Two new bills in the New York legislature partly revive the attempt — manifest in five bills in the previous legislative session — to support climate change education in the Empire State.
Assembly Bill 617 would, if enacted, establish a climate change education grant program "to award grants to eligible applicants to support climate change education grant programs for young people or to provide optional teacher training or professional development programs relevant to the advance of climate change literacy in young people."
Introduced by Linda B. Rosenthal (D-District 67) and referred to the Assembly Committee on Education, AB 617 is substantially identical to Assembly Bill 9831 and Senate Bill 6837, which were introduced in the 2019-2020 legislative session but ultimately died in committee.
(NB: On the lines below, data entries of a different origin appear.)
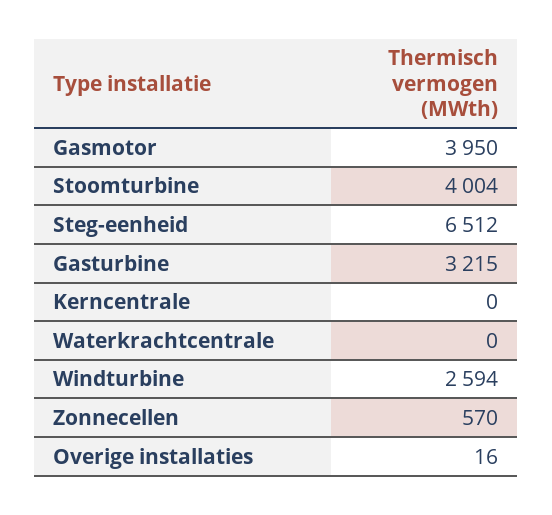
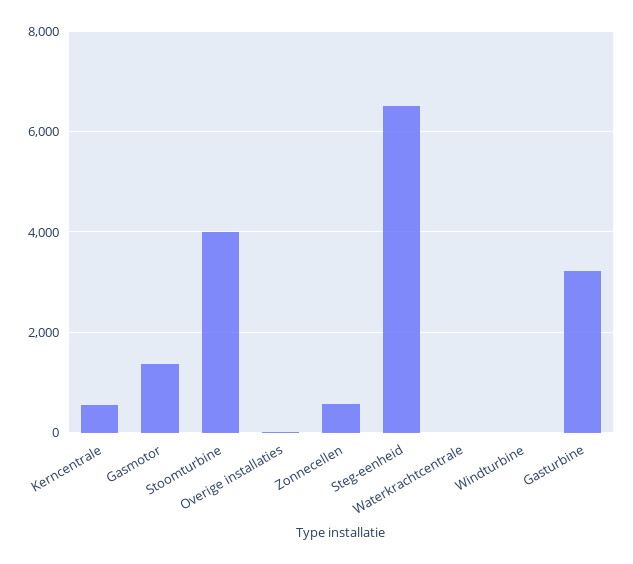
  {
-   "Gasmotor": 3950,
+   "Gasmotor": 1400,
    "Stoomturbine": 4004,
    "Steg-eenheid": 6512,
    "Gasturbine": 3215,
-   "Kerncentrale": 0,
+   "Kerncentrale": 600,
    "Waterkrachtcentrale": 0,
-   "Windturbine": 2594,
+   "Windturbine": 0,
    "Zonnecellen": 570,
    "Overige installaties": 16
  }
A broadly similar bill was enacted in Washington in 2018, as NCSE previously reported.
Senate Bill 596 would, if enacted, require the state commissioner of education to offer "recommendations to the board of regents relating to the adoption of instruction in climate science in senior high schools," including "the effect and impact of greenhouse gasses" and New York's commitment to reducing greenhouse gas emissions.
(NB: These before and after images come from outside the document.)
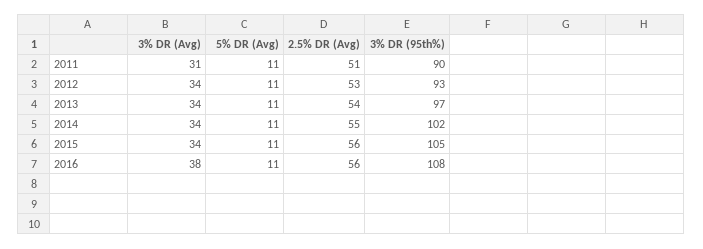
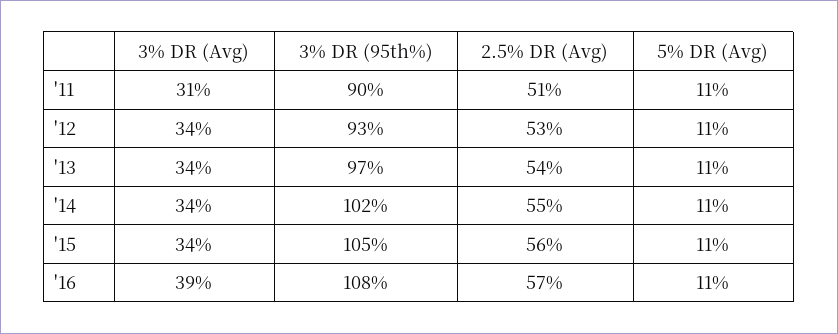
  {
    "3% DR (Avg)": {
      "2011": 31,
      "2012": 34,
      "2013": 34,
      "2014": 34,
      "2015": 34,
-     "2016": 38
+     "2016": 39
    },
    "5% DR (Avg)": {
      "2011": 11,
      "2012": 11,
      "2013": 11,
      "2014": 11,
      "2015": 11,
      "2016": 11
    },
    "2.5% DR (Avg)": {
      "2011": 51,
      "2012": 53,
      "2013": 54,
      "2014": 55,
      "2015": 56,
-     "2016": 56
+     "2016": 57
    },
    "3% DR (95th%)": {
      "2011": 90,
      "2012": 93,
      "2013": 97,
      "2014": 102,
      "2015": 105,
      "2016": 108
    }
  }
Introduced by Rachel May (D and Working Families-District 53), SB 596 is identical to Senate Bill 6877, which was introduced in the 2019-2020 legislative session but ultimately died in committee. No counterpart bill to SB 6877 was ever introduced in the Assembly, and no counterpart bill to SB 596 is yet introduced in the Assembly.
Two bills from the 2019-2020 legislative session seeking to establish a model climate change curriculum in all public elementary and secondary schools have not yet been revived.